Copy out the data below from the line containing "možností okamžitého pokračování" to the line containing "Preteklih 24", both lines included, with all images left out.

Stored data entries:
^^^^

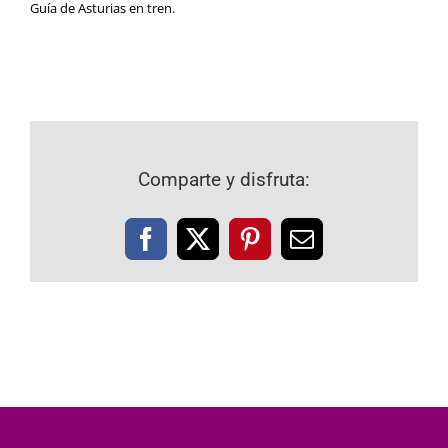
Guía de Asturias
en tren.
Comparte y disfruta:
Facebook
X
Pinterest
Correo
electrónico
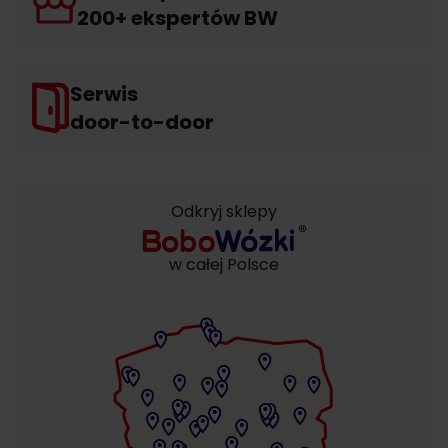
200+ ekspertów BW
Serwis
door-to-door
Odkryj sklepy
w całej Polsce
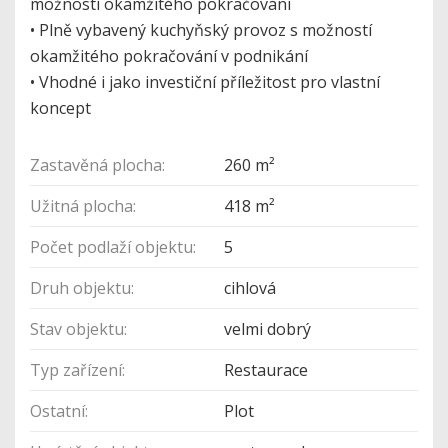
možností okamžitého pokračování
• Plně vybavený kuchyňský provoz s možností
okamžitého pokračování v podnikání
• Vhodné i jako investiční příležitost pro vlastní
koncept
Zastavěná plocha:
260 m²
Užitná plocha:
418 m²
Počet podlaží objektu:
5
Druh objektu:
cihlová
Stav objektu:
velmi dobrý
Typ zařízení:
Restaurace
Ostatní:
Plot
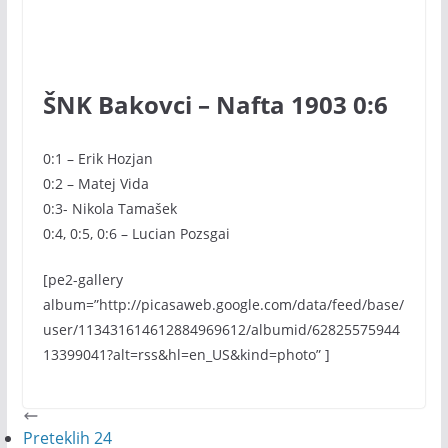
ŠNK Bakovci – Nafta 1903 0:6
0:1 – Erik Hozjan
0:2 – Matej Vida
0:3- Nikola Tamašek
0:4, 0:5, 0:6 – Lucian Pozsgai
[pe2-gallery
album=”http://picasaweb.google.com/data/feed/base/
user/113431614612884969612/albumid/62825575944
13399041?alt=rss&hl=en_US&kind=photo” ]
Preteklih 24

^^^^

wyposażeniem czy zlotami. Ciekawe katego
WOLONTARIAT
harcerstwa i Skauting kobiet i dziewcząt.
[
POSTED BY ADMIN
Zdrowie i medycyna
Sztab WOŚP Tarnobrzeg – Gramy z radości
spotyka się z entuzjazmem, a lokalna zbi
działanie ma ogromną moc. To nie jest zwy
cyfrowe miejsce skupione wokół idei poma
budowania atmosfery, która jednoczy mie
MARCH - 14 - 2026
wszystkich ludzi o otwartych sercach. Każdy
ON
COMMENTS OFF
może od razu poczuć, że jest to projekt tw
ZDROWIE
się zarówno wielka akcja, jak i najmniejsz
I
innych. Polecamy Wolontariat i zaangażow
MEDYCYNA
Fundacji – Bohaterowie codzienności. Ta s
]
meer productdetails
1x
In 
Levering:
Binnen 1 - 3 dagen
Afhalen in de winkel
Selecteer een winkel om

^^^^

→ **Exercise answer**:
možností okamžitého pokračování
• Plně vybavený kuchyňský provoz s možností
okamžitého pokračování v podnikání
• Vhodné i jako investiční příležitost pro vlastní
koncept
Zastavěná plocha:
260 m²
Užitná plocha:
418 m²
Počet podlaží objektu:
5
Druh objektu:
cihlová
Stav objektu:
velmi dobrý
Typ zařízení:
Restaurace
Ostatní:
Plot
ŠNK Bakovci – Nafta 1903 0:6
0:1 – Erik Hozjan
0:2 – Matej Vida
0:3- Nikola Tamašek
0:4, 0:5, 0:6 – Lucian Pozsgai
[pe2-gallery
album=”http://picasaweb.google.com/data/feed/base/
user/113431614612884969612/albumid/62825575944
13399041?alt=rss&hl=en_US&kind=photo” ]
Preteklih 24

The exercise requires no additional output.